By his very nature he’s a hard-R sort of character, and while it hasn’t been too glaring in the ensemble-cast X-Men movies, there’s always been a sense of wrongness to his solo movies, where his ugliest fighting gets cut off-screen and his claws come away magically clean.

With Logan, Hugh Jackman, who has embodied the role for the last 17 years, has finally gotten a movie worthy of his performance. And along with him is Sir Patrick Stewart as a geriatric Charles Xavier, helpless and angry and dangerously senile, giving a performance of his own that reminds us what a shame it is that industry awards turn up their noses at superhero movies.

And then there’s Dafne Keen as Laura, a preteen girl with the same abilities as Logan, down to the adamantium claws that were meant to make him and now her into an unstoppable killing machine. You will believe, in this case, that a little girl can fly into a murderous rage and eviscerate people, because Keen does an incredible job of being a terrifying, near-feral brat.

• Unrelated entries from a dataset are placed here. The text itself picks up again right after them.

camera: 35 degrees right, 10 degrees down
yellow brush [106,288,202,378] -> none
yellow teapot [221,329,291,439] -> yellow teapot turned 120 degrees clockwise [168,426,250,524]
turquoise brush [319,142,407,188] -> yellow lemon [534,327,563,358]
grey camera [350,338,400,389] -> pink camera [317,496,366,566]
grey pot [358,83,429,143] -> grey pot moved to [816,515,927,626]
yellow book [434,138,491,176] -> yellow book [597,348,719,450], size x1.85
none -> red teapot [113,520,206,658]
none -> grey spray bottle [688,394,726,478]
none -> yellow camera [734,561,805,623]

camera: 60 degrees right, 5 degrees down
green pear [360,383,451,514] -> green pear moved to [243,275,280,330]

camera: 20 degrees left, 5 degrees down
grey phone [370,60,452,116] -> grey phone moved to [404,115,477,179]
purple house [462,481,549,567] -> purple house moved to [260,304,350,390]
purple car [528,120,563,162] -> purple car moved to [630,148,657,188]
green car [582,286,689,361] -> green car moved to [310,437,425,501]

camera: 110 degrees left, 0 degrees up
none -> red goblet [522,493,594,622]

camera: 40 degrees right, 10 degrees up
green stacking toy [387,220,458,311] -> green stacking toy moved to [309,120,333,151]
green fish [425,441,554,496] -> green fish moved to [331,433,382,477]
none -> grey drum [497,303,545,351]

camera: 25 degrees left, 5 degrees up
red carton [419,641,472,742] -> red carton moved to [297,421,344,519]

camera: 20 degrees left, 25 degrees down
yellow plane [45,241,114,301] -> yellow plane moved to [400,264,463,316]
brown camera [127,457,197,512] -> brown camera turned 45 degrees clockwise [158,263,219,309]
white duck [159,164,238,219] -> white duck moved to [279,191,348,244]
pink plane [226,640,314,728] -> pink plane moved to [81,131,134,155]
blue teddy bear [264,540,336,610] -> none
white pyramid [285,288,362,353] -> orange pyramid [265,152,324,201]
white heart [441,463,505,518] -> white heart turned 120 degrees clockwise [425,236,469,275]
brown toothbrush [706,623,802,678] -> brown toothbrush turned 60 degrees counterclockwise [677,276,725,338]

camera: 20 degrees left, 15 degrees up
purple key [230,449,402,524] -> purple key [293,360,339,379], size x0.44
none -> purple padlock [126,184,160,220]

With the recent trend of video games being lauded for narratives about fatherhood just because so many people playing games are fathers now and think seeing the same old stories in a new medium is somehow deep, it’s easy to be wary that Logan is that kind of story. But Laura is no one’s idealized little girl. This Lone Wolverine’s cub is more Eleven than Ellie, and she doesn’t need protection so much as she needs someone who understands what it’s like to be, well, Wolverine.

In Logan, family isn’t some saccharine thing, it’s loving people even when you hate them. It’s taking care of a girl not because she’s your genetic offspring but because you know you are likely the only person who will ever really understand what she’s going through, and she may very well be the same to you. It’s taking care of a cantankerous old man who can and will accidentally kill people if he doesn’t take his medicine because once upon a time he took care of you. X-Men has always been about found families, but rarely more poignantly and truer than here.

 

Loganis dark, and it is violent, and it is heartbreaking, and it is easily one of the best Wolverine stories ever told.